--- Record extracts ---

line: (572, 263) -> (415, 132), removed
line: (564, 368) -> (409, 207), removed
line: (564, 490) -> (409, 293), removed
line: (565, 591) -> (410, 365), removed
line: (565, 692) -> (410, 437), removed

---

Exercise
Quote, word for word, every line starting at the one that contains "line: (564, 490) -> (409, 293), removed" and ending with the final line of the entries.

Task output
line: (564, 490) -> (409, 293), removed
line: (565, 591) -> (410, 365), removed
line: (565, 692) -> (410, 437), removed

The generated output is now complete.